EXERCISE AIM: Pick out each line in the entries below that contains the string "text", and copy those lines.

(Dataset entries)
=====

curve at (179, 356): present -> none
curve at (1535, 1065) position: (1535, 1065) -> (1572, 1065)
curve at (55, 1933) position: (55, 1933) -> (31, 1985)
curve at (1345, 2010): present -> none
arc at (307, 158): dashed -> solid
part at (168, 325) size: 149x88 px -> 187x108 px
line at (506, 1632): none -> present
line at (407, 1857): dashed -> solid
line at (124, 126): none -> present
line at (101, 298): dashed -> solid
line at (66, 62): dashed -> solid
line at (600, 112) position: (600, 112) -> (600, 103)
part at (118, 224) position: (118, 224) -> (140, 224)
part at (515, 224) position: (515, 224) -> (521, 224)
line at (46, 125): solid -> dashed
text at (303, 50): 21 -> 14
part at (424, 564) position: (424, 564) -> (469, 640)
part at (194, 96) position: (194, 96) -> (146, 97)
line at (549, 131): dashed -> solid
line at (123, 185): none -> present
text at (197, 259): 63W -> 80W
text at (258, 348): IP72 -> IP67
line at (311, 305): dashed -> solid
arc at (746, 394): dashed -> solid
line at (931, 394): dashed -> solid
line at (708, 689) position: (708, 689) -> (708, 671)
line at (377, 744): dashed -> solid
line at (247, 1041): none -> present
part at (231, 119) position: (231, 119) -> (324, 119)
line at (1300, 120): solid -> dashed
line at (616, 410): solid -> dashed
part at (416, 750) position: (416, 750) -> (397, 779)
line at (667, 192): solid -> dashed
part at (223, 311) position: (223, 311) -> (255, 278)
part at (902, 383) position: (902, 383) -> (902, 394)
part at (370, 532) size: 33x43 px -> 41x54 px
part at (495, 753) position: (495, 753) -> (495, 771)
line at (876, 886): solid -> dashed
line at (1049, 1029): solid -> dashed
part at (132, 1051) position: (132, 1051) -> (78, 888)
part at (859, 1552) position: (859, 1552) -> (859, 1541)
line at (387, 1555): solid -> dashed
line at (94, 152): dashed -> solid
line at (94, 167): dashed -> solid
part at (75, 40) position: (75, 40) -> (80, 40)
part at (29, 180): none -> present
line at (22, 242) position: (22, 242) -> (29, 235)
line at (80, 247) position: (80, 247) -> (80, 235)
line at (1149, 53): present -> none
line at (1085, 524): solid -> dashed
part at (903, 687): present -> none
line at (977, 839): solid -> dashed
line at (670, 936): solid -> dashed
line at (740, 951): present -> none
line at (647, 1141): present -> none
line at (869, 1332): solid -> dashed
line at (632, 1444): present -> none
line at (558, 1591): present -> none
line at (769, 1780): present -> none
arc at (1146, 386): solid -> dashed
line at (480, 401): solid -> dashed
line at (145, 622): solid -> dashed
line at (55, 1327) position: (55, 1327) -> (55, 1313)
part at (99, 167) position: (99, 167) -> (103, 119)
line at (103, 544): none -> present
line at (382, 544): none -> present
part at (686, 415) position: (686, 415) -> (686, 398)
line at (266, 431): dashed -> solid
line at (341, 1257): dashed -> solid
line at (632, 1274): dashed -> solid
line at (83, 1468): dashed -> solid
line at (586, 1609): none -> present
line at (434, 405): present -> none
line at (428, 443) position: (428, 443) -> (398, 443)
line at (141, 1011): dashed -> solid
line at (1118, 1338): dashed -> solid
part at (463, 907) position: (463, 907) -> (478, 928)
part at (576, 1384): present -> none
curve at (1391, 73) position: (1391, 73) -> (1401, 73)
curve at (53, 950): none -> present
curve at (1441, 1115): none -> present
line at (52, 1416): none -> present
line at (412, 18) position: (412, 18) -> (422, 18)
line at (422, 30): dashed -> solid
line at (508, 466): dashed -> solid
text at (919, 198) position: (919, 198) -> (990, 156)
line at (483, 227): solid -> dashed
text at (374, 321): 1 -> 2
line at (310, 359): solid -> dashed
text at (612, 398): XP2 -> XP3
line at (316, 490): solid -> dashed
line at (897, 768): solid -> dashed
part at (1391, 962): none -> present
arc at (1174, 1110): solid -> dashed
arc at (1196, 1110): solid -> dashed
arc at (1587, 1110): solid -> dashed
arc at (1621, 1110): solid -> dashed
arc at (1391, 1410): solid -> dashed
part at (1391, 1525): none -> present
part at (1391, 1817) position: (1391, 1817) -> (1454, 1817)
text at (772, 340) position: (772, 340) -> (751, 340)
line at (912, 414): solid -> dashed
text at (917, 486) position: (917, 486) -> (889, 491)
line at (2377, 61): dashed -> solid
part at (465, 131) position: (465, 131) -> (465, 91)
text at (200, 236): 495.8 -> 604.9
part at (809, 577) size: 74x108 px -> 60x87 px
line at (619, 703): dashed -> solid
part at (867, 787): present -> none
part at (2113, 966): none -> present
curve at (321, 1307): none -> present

=====

THE SOLUTION:
text at (303, 50): 21 -> 14
text at (197, 259): 63W -> 80W
text at (258, 348): IP72 -> IP67
text at (919, 198) position: (919, 198) -> (990, 156)
text at (374, 321): 1 -> 2
text at (612, 398): XP2 -> XP3
text at (772, 340) position: (772, 340) -> (751, 340)
text at (917, 486) position: (917, 486) -> (889, 491)
text at (200, 236): 495.8 -> 604.9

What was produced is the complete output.